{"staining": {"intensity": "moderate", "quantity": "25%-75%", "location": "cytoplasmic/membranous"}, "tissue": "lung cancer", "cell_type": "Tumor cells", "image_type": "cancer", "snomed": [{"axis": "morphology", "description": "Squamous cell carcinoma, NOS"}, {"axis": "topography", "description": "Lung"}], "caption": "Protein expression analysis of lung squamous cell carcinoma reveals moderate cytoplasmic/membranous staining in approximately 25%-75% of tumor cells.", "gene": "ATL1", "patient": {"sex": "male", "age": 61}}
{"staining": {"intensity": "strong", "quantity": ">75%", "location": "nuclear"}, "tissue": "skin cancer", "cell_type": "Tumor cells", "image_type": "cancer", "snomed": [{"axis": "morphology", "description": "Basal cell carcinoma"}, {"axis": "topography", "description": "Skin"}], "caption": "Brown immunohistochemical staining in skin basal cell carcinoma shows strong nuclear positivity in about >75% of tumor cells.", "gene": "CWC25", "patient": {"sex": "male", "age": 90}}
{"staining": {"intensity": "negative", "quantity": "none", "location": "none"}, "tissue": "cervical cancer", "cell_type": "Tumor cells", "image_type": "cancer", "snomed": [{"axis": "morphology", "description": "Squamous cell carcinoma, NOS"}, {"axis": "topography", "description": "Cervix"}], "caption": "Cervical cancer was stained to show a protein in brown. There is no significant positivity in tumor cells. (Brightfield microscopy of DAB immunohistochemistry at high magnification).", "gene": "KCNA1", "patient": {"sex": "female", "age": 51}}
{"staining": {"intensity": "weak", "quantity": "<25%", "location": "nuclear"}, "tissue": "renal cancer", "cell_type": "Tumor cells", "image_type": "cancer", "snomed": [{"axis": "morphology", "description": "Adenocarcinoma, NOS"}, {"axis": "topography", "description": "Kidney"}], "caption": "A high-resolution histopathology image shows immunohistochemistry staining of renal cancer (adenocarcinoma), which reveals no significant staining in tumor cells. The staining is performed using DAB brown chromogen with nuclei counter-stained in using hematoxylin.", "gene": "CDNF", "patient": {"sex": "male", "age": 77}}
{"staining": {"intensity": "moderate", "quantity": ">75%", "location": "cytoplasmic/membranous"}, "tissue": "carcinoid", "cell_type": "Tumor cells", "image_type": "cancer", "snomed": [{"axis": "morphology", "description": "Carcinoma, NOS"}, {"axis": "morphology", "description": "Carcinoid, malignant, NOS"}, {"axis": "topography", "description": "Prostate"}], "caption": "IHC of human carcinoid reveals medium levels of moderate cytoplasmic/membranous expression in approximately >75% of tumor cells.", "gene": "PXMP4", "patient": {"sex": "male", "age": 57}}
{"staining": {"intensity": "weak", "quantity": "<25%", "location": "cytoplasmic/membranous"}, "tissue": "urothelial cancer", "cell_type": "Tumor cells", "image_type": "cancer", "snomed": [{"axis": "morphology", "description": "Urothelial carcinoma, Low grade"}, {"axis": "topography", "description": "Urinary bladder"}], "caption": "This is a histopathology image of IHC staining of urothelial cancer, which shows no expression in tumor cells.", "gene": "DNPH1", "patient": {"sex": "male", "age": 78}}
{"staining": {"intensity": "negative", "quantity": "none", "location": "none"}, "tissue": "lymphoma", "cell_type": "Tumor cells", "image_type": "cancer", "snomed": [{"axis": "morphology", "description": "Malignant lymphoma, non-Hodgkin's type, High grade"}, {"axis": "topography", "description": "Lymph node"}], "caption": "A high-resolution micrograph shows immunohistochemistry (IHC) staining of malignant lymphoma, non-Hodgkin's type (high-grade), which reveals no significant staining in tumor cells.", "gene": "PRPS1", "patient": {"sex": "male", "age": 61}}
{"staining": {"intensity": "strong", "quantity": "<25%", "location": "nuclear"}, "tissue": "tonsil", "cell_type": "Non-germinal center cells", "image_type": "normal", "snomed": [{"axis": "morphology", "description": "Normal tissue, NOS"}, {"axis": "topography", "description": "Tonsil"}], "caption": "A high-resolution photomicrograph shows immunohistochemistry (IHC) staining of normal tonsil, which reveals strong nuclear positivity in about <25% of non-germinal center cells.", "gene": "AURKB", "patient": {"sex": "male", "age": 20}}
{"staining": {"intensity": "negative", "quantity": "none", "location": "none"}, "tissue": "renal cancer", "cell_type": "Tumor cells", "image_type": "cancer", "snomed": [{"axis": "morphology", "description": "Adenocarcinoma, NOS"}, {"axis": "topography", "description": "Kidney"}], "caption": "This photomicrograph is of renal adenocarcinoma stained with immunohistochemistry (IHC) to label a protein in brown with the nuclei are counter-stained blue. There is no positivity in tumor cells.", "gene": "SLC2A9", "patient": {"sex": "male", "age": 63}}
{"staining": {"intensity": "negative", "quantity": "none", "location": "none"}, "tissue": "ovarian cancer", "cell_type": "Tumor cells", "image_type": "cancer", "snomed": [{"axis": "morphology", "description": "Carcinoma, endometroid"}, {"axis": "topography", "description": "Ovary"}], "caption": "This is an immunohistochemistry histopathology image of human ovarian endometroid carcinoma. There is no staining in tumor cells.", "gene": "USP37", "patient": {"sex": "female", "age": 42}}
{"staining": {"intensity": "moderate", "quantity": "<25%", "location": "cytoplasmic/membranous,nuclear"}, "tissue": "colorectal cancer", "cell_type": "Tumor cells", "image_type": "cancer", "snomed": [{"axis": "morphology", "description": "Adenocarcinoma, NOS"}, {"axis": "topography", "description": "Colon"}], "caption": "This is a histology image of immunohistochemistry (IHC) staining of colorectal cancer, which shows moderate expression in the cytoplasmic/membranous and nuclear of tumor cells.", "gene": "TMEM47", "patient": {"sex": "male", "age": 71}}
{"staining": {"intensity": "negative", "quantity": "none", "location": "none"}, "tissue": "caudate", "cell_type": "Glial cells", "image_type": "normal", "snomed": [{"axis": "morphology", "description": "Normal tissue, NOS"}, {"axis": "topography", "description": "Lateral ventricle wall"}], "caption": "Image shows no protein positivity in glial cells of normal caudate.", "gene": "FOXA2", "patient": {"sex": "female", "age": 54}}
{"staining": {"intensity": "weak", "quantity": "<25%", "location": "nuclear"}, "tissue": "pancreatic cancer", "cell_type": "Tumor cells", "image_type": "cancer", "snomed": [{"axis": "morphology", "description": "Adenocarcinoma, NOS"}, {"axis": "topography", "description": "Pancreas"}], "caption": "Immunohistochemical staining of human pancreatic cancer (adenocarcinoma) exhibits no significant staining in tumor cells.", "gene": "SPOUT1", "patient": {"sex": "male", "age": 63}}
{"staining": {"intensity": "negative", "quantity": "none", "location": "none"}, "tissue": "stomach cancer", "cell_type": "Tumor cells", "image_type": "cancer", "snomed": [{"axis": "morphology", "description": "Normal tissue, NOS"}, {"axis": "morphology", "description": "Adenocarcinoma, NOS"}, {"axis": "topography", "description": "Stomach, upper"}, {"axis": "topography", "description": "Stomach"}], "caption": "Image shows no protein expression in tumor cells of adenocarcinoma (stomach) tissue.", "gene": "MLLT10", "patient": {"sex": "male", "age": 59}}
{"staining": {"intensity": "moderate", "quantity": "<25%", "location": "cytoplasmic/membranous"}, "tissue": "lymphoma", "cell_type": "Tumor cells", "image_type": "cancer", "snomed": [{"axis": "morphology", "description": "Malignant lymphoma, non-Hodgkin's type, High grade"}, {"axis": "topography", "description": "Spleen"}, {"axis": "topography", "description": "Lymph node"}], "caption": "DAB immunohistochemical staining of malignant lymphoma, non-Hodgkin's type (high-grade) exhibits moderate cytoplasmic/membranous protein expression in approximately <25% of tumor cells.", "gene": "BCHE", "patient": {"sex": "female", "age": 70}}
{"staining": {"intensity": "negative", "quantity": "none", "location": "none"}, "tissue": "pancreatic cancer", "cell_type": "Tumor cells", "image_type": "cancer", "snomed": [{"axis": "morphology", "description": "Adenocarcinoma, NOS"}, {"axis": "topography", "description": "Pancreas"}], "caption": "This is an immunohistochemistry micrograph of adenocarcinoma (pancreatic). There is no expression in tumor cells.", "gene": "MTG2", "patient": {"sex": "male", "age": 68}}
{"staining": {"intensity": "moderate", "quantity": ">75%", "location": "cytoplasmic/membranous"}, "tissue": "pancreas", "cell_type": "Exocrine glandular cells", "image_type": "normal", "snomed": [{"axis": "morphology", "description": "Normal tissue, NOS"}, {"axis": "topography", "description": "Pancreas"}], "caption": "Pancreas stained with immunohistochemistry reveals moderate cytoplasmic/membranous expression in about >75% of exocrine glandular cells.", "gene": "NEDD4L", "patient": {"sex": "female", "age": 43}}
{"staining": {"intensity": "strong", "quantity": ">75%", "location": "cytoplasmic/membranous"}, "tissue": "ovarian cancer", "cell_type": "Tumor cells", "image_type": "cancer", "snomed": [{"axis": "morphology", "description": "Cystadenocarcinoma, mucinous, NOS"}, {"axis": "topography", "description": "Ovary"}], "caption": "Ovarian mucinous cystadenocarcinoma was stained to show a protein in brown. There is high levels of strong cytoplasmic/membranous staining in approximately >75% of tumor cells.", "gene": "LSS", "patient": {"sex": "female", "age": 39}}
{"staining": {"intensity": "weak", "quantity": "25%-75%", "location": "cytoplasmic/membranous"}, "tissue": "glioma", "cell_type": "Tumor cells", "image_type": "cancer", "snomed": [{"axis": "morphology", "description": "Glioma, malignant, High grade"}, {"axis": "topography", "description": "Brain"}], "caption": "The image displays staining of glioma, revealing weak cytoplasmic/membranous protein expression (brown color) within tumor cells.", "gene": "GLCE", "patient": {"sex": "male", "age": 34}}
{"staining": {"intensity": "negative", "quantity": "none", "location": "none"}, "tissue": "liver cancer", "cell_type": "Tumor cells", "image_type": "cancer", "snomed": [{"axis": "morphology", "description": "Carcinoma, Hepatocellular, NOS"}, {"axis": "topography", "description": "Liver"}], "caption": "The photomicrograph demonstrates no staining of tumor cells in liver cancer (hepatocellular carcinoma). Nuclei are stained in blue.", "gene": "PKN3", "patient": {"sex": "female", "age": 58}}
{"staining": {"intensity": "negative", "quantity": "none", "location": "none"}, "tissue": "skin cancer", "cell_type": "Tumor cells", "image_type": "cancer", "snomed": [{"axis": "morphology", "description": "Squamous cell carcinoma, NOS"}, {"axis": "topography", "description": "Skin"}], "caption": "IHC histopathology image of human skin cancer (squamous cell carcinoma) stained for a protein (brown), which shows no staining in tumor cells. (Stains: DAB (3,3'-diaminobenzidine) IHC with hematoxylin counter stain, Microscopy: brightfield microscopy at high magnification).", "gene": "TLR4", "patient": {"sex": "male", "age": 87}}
- - -
Using the entries above, output exactly the lines between the line holding "no protein positivity" and the line holding "staining of human", end lines included, and nothing more.

# [SOLUTION FOR THIS TASK]
{"staining": {"intensity": "negative", "quantity": "none", "location": "none"}, "tissue": "caudate", "cell_type": "Glial cells", "image_type": "normal", "snomed": [{"axis": "morphology", "description": "Normal tissue, NOS"}, {"axis": "topography", "description": "Lateral ventricle wall"}], "caption": "Image shows no protein positivity in glial cells of normal caudate.", "gene": "FOXA2", "patient": {"sex": "female", "age": 54}}
{"staining": {"intensity": "weak", "quantity": "<25%", "location": "nuclear"}, "tissue": "pancreatic cancer", "cell_type": "Tumor cells", "image_type": "cancer", "snomed": [{"axis": "morphology", "description": "Adenocarcinoma, NOS"}, {"axis": "topography", "description": "Pancreas"}], "caption": "Immunohistochemical staining of human pancreatic cancer (adenocarcinoma) exhibits no significant staining in tumor cells.", "gene": "SPOUT1", "patient": {"sex": "male", "age": 63}}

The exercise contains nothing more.